EXERCISE BRIEF:
Your answer must consist of exactly the lines below, starting with the line with "[101,587,378,601] [101,610,361,624] [101,633,395,647]" and going on through the line with "[117,455,172,467] B1C/B2a ->", and nothing else.

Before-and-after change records
━━━
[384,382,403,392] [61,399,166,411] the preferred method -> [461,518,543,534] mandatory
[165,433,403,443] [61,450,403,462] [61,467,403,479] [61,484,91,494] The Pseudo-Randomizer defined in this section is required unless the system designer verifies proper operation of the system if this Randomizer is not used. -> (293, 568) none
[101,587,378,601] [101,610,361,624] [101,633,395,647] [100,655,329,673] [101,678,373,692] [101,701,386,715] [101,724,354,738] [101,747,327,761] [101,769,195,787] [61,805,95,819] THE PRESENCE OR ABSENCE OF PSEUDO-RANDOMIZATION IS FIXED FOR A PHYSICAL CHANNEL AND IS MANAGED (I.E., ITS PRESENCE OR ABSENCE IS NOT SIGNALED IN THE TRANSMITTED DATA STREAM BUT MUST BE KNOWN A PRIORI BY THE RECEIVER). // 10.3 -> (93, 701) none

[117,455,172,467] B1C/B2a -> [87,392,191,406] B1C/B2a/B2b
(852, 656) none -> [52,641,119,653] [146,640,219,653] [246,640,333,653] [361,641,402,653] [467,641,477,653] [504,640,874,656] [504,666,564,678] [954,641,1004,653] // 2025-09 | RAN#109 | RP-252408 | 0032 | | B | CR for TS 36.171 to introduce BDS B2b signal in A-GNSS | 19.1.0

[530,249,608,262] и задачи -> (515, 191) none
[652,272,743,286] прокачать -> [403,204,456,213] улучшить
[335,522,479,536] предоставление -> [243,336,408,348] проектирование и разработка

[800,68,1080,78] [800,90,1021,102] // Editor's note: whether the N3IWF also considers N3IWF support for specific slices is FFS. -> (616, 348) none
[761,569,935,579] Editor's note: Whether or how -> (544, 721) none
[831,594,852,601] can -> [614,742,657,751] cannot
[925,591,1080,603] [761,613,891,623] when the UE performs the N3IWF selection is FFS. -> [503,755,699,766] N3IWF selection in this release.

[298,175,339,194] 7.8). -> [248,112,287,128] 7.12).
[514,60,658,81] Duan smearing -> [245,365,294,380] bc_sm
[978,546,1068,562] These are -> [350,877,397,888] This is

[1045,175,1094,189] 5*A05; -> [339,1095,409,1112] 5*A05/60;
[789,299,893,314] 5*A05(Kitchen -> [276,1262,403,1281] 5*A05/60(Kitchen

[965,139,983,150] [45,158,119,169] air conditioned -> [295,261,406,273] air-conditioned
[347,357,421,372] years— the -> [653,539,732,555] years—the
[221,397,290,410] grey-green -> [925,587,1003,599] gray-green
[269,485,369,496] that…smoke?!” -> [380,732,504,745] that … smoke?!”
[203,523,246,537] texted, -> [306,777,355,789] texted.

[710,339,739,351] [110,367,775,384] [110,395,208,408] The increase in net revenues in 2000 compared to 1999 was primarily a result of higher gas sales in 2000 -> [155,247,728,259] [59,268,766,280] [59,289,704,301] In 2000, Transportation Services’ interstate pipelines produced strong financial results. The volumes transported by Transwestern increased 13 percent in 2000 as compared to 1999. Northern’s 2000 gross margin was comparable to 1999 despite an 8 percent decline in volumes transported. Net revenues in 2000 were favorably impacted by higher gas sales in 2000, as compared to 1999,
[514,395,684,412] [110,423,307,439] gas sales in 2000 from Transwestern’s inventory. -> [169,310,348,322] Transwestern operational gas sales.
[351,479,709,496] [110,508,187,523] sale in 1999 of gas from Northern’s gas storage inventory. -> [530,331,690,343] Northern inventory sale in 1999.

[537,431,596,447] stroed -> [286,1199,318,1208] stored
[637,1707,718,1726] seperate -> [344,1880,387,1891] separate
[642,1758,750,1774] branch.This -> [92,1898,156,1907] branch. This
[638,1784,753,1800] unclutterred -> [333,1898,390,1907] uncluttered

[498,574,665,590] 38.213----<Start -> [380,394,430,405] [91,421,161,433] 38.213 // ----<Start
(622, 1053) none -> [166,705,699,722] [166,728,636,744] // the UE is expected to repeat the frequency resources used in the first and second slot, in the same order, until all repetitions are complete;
━━━
RESULT OF THIS EXERCISE:
[101,587,378,601] [101,610,361,624] [101,633,395,647] [100,655,329,673] [101,678,373,692] [101,701,386,715] [101,724,354,738] [101,747,327,761] [101,769,195,787] [61,805,95,819] THE PRESENCE OR ABSENCE OF PSEUDO-RANDOMIZATION IS FIXED FOR A PHYSICAL CHANNEL AND IS MANAGED (I.E., ITS PRESENCE OR ABSENCE IS NOT SIGNALED IN THE TRANSMITTED DATA STREAM BUT MUST BE KNOWN A PRIORI BY THE RECEIVER). // 10.3 -> (93, 701) none

[117,455,172,467] B1C/B2a -> [87,392,191,406] B1C/B2a/B2b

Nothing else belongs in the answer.